Return of property not decisive for church, Prague archbishop says

The question of the return of property to churches is not and was not the decisive factor for the life of Catholic church in the Czech state, Prague Archbishop Cardinal Dominik Duka said Saturday.

The life story of Prague Archbishop Antonin Brus who was appointed to the post in the 16th century was a guarantee of this, Duka said.

The Prague archbishopric was renewed 450 years ago, after a 140-year pause caused by the Hussite war in the early 15th century.

"The story of Archbishop Antonin Brus is also the guarantee that the question of return of Church property has not been the decisive factor for the life of Catholic church in the Czech state," Duka said.

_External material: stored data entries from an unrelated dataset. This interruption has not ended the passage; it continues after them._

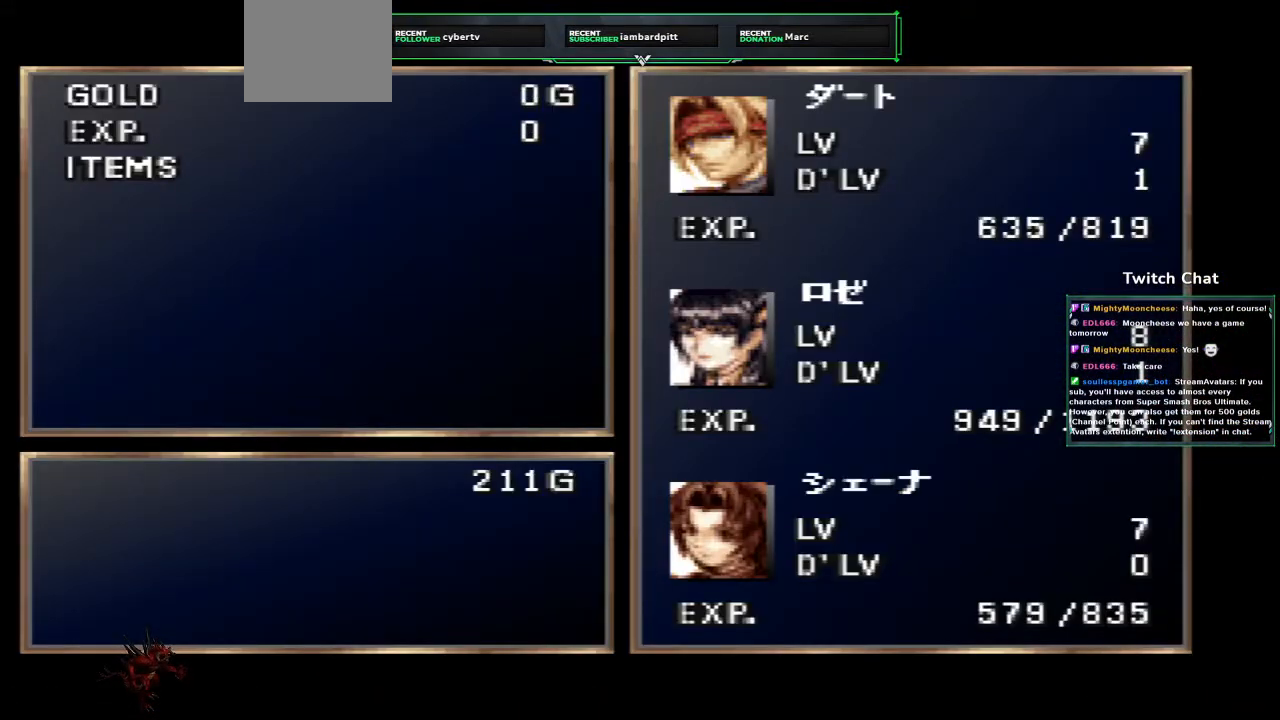
{"buttons": [], "left_stick": "center", "right_stick": "center", "events": []}
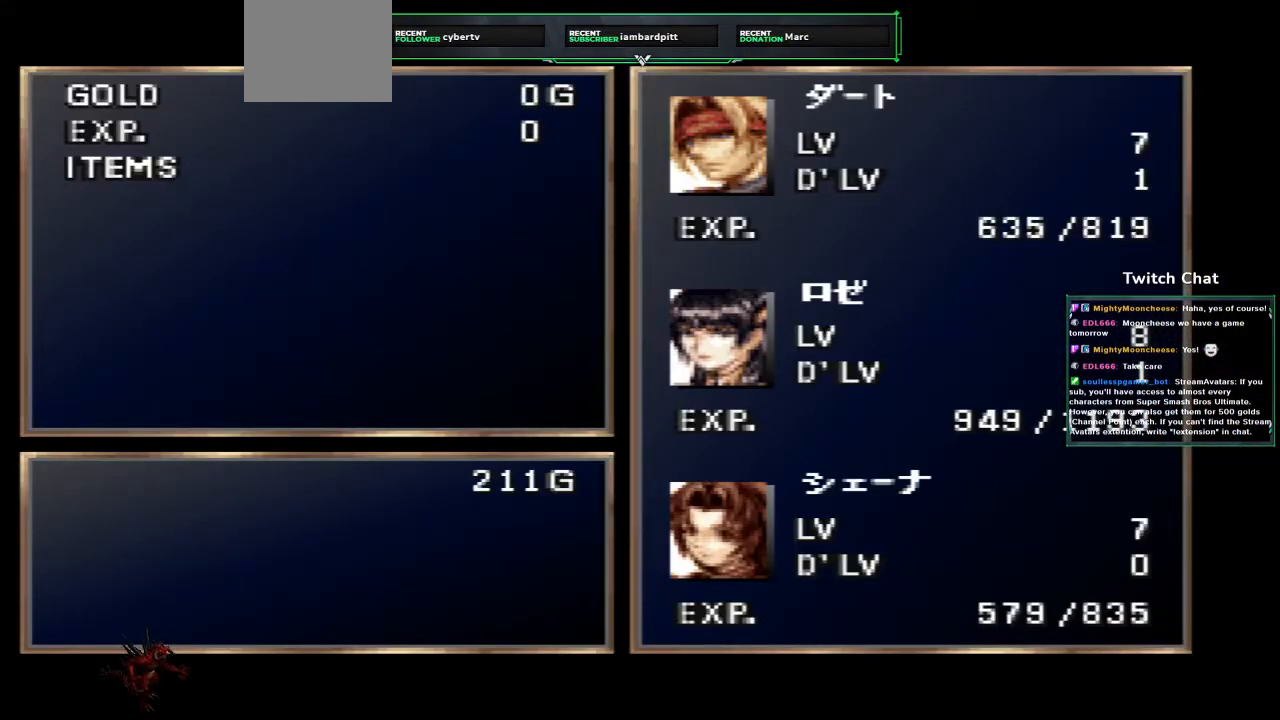
{"buttons": [], "left_stick": "center", "right_stick": "center", "events": []}
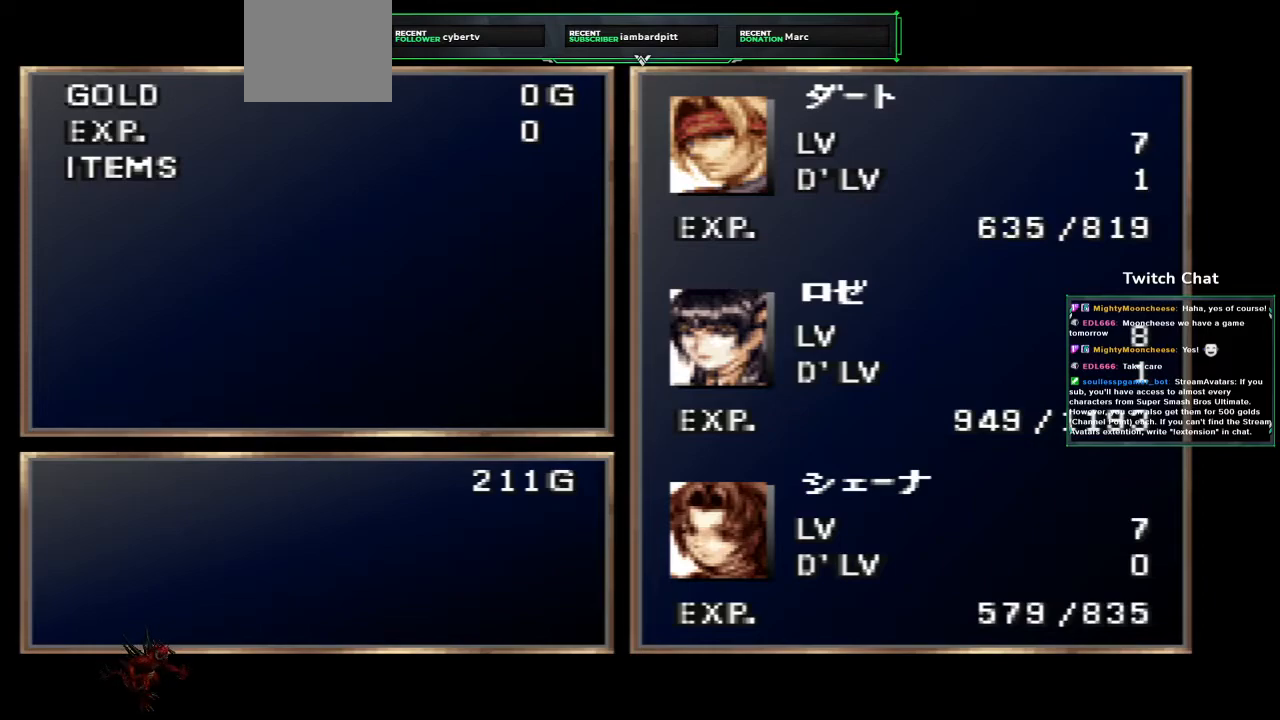
{"buttons": ["CIRCLE"], "left_stick": "center", "right_stick": "center", "events": [[500, "CIRCLE", "down"]]}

"A partial compensation and settlement of property affairs only occurred 100 years later, when the post of Prague archbishop was held by Cardinal Arnost Vojtech Harrach," Duka said in the pastoral letter published on the occasion of celebrations of the 450th anniversary of the renewed Prague archbishopric.

Under the government bill, churches should get back more than a half of the property worth about 75 billion crowns that was confiscated from them under the Czechoslovak communist regime and 59 billion crowns are to paid to them in compensation for the rest over a period of 30 years starting next year.

Simultaneously, the state will gradually cease to finance the churches. 

The transitional period is to last 17 years.

The left-wing opposition sharply criticises both sums. 

Public opinion polls have showed that a majority of Czechs are also against the proposed settlement.